For years, the number 1 domestic terrorist organization in the United States was the Jewish Defense League, a militant and paranoid organization under the slogan of “Never Again.” During the 1980s, the JDL carried out several terrorist attacks against Soviet Union establishments in the United States in an effort to force the Kremlin to allow Jewish immigration into Israel, and Arab-Americans have been the target of the JDL. A Palestinian-American Alex Odeh was killed in the late 1970s by JDL terrorists and Lebanese-American Darrell Issa was targetted by JDL rabbis in 2000. Issa’s attemped office bombing was foiled by the F.B.I.
In light of these events, no prominent American commentator has referred to such acts of violence and blatant terrorism as “Christian” or “Jewish terrorism.” And imagine the outcry if one were to do so!
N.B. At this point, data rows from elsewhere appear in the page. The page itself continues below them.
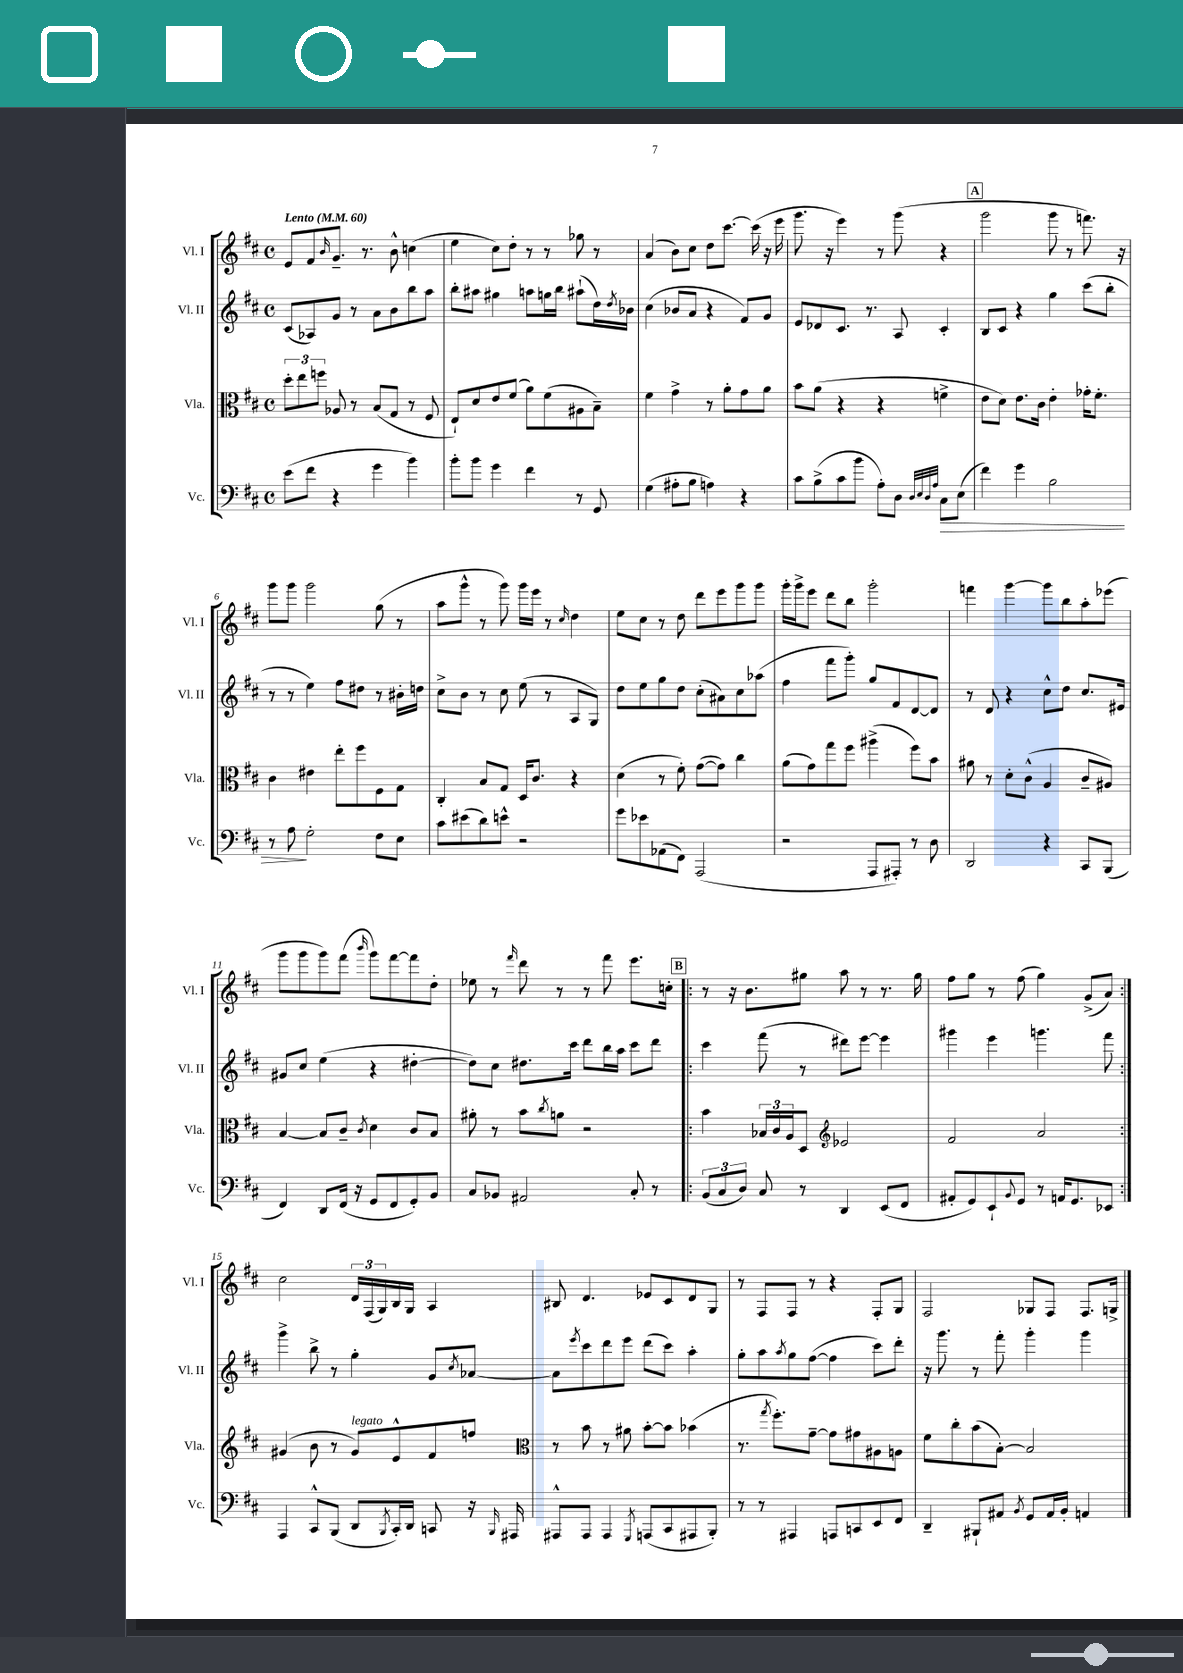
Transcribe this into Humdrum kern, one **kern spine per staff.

**kern	**kern	**kern	**kern
*staff4	*staff3	*staff2	*staff1
*clefF4	*clefC3	*clefG2	*clefG2
*k[f#c#]	*k[f#c#]	*k[f#c#]	*k[f#c#]
*M4/4	*M4/4	*M4/4	*M4/4
*met(c)	*met(c)	*met(c)	*met(c)
*MM60	*MM60	*MM60	*MM60
(8e\L	12dd'\L	(8c#/L	8e/L
.	12ee\	.	.
8f#\J	.	8A-/)	8f#/
.	12ff\J	.	.
.	.	.	16qqb/
4r	8A-/	8g/J	8.g~/J
.	8r	8r	.
.	.	.	8.r
4g\	(8B/L	8a\L	.
.	8G/J	8b\	8b^^\
4b\)	8r	8bb\	(4cc\
.	8F#/	8aa\J	.
=	=	=	=
8b'\L	8E`/L)	8bb'\L	4ee\
8b\J	8d/	8aa#\J	.
4g\	8e/	4gg#\	8cc#\L)
.	(8f#/J	.	8dd'\J
4f#\	8a\L)	8aa\L	8r
.	(8f#\	16gg\L	8r
.	.	16bb\JJ	.
8r	8A#\	(8aa#`\L	8gg-\
8GG/	8B~\J)	16dd\L)	8r
.	.	8qdd/	.
.	.	16b-\JJ	.
=	=	=	=
(4G\	4f#\	(4cc#\	(4a/
8A#'\L	4g^\	8b-/L	8b\L)
8B\J	.	8a/J	8cc#\J
4A\)	8r	4r	8dd\L
.	8a'\L	.	[8.ccc#\J
4r	8g\	8f#/L)	.
.	.	.	(16ccc#\]
.	8a\J	8g/J	16r
.	.	.	16eee\
=	=	=	=
8c#\L	8b\L	8e/L	8.ggg\
(8B^\	(8a\J	8d-/	.
.	.	.	16r
8c#\	4r	8.c#/J	4eee\)
8b\J	.	.	.
.	.	8.r	.
8A'\L)	4r	.	8r
8D\J	.	8A/	(8ggg\
32qqD/LLL	.	.	.
32qqE/	.	.	.
32qqD/	.	.	.
32qqA/JJJ	.	.	.
8C#\L	4f^\	4c#'/	4r
(8E\J	.	.	.
=	=	=	=
4f#\)	8e\L	8B/L	2ggg\
.	8d\J)	8c#/J	.
4g\	8.e\L	4r	.
.	16c#\Jk	.	.
2B\	4e'\	4gg\	8ggg\
.	.	.	8r
.	16g-'\LK	(8ccc#\L	8.fff\)
.	8.f#'\J	.	.
.	.	8bb'\J	.
.	.	.	16r
=	=	=	=
8r	4c#\	8r	8ggg\L
8A\	.	8r	8ggg\J
2G'\	4e#\	4ee\)	2ggg\
.	8ee'\L	8ff#\L	.
.	8ff#\	8dd#\J	.
8F#\L	8F#\	8r	(8gg\
8E\J	8G\J	16b#'\LL	8r
.	.	16dd\JJ	.
=	=	=	=
8c#\L	4C#'/	8cc#^\L	8aa\L
(8e#\	.	8b\J	8ggg^^\J
8d\)	8B/L	8r	8r
8e^^\J	8G/J	8cc#\	8ggg\)
2r	16D/LK	(8ee\	16ggg\LL
.	8.c#/J	.	16eee\JJ
.	.	8r	8r
.	.	.	16qqcc#/
.	4r	8A/L	4dd\
.	.	8G/J)	.
=	=	=	=
8g\L	(4d\	8dd\L	8ee\L
8e-\	.	8ee\	8cc#\J
(8AA-\	8r	8gg\	8r
8FF#\J)	8f#'\)	8dd\J	8dd\
(2AAA/	([8g\L	(8cc#'\L	8ddd\L
.	8g\]J)	8a#\)	8eee\
.	4cc#\	8cc#\	8ggg\
.	.	(8aa-\J	8ggg\J
=	=	=	=
2r	(8a\L	4ff#\	16ggg'\LL
.	.	.	16ggg^\J
.	8g\)	.	8eee\J
.	8gg\	8fff#\L	8ddd\L
.	8ff#\J	8ggg'\J)	8bb\J
8AAA/L	(4aa#^\	8gg/L	2ggg'\
8AAA#'/J)	.	8f#/	.
8r	8ff#\L)	[8d/	.
8D\	8b\J	8d/]J	.
=	=	=	=
2DD/	8a#\	8r	4fff\
.	8r	8d/	.
.	8d'\L	4r	[4ggg\
.	(8c#^^\J	.	.
4r	4A/	8cc#^^\L	8ggg\]L
.	.	8dd\J	8bb\
8CC#/L	8c#~/L	8.cc#/L	8aa'\
(8BBB/J	8A#/J)	.	(8eee-\J
.	.	16e#/Jk	.
=	=	=	=
4FF#/)	[4B/	8g#/L	8ggg\L
.	.	8cc#/J	8ggg\
8DD/L	8B/]L	(4ee\	8ggg\)
(16FF#/Jk	8c#~/J	.	(8fff#\J
16r	.	.	.
.	8qc#/	.	16qqbbb/
8GG/L	4d\	4r	8ggg\L)
8FF#/	.	.	[8fff#\
8GG'/)	8c#/L	[4dd#'\	8fff#\]
8BB/J	8B/J	.	8dd'\J
=	=	=	=
8C#/L	8a#'\	8dd#\]L)	8ee-\
8BB-/J	8r	8cc#\J	8r
.	.	.	16qqfff#/
2AA#/	8b\L	8.dd#\L	8ddd\
.	8qcc#/	.	.
.	8a\J	.	8r
.	.	16ccc#\Jk	.
.	2r	8ddd\L	8r
.	.	16bb\L	8fff#\
.	.	16aa\JJ	.
8C#'/	.	8ccc#\L	8.eee\L
8r	.	8ddd\J	.
.	.	.	16cc'\Jk
=!|:	=!|:	=!|:	=!|:
(12BB/L	4b\	4ccc#\	8r
12C#/	.	.	.
.	.	.	16r
12D/J)	.	.	.
.	.	.	8.b\L
8C#/	24B-/LL	(8fff#\	.
.	24c#/	.	.
.	24A/J	.	.
8r	8D/J	8r	8gg#\J
*	*clefG2	*	*
4DD/	2e-/	8ddd#\L)	8aa\
.	.	[8eee\J	8r
(8EE/L	.	4eee\]	8.r
8FF#/J	.	.	.
.	.	.	16gg#\
=	=	=	=
8AA#'/L	2f#/	4ggg#\	8ff#\L
8GG/)	.	.	8gg\J
8EE`/	.	4eee\	8r
8qqBB/	.	.	.
8GG/J	.	.	(8ff#\
8r	2a/	4.ggg\	4gg\)
16AA/LK	.	.	.
8.GG/	.	.	.
.	.	.	(8g^/L
8EE-/J	.	8fff#\	8a/J)
=:|!	=:|!	=:|!	=:|!
4AAA/	(4g#/	4ggg^\	2cc#\
8CC#^^/L	8b\	8bb^\	.
(8BBB/J	8r	8r	.
8DD/L	8g#/L)	4gg'\	24d/LL
.	.	.	(24F#/
.	.	.	24G/)
8qBBB/	.	.	.
16CC#'/L)	8e^^/	.	16B/
16DD/JJ	.	.	16G/JJ
8CC/	8f#/	8g/L	4A/
.	.	8qcc#/	.
16r	8ff/J	[8a-/J	.
16qqBBB/	.	.	.
16AAA#/	.	.	.
=	=	=	=
*	*clefC3	*	*
8AAA#^^/L	8r	8a-\]L	8B#/
.	.	8qeee/	.
8AAA#/J	8b\	8ccc#\	4.d/
4AAA#/	8r	8ddd\	.
.	8a#\	8eee\J	.
8qGGG/	.	.	.
(8AAA/L	[8b'\L	(8ddd\L	8e-/L
8CC#/	8b\]J	8ccc#\J)	8c#/
8AAA#/	(4b-\	4aa'\	8d/
8BBB'/J)	.	.	8G/J
=	=	=	=
8r	8.r	8gg'\L	8r
8r	.	8aa\	8F#/L
.	8qgg/	.	.
.	8.ff#'\L)	.	.
.	.	8qaa/	.
4AAA#/	.	8gg\	8F#/J
.	[8g~\J	([8ff#\J	8r
8AAA/L	8g\]L	4ff#\]	4r
8CC/	8g#\	.	.
8EE/	8A#\	8ccc#\L)	8F#'/L
8FF#/J	8A\J	8ddd'\J	8G/J
=	=	=	=
4DD~/	8f#\L	16r	2F#/
.	.	8.ggg\	.
.	8cc#'\	.	.
8BBB#`/L	(8b\	8r	.
8AA#/J	[8B'\J)	8fff#'\	.
8qBB/	.	.	.
8GG/L	2B/]	4ggg'\	8G-/L
16AA#/L	.	.	8F#/J
16BB'/JJ	.	.	.
4AA/	.	4ggg\	8.F#/L
.	.	.	16G^/Jk
==	==	==	==
*-	*-	*-	*-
But the actions of a gunman who happens to be a Muslim is now being described by several pundits as “Islamic terrorism.” Why? They claim that Hasan is different because he used Islam to justify his actions. But so do Christian abortion shotters and JDL terrorists.
But only when it comes to Islam is the word terrorism combined with the faith so as to imply as if there is some peculiar form of violence, a peculiar form of terrorism different from all other acts of terrorism. This is nothing more than sheer bigotry and a continuation of Western hostility toward Islam that always makes Muslims the feared “Other”.
Muslim-Americans have nothing to explain here, they have nothing to apologize and do not need to take responsibility for the deranged extremism and violence of Hasan:
“I don’t understand why the Muslim-American community has to take responsibility for him,” said Ingrid Mattson, the president of the Islamic Society of North America. “The Army has had at least as much time and opportunity to form and shape this person as the Muslim community.”
Point well made. Why should the Muslim community be smeared as if it gave birth to Hasan. His relationship with the army was very influential and it is the army that should have noted his extremism and now-revealed connections to terrorism, and booted this guy along time ago. It is not the Muslim-American community that needs to explain its refusal to spot extremists in its midst, but the U.S. army which does Muslims no favor by allowing those extreme few to continue serving under the maxim of political correctness.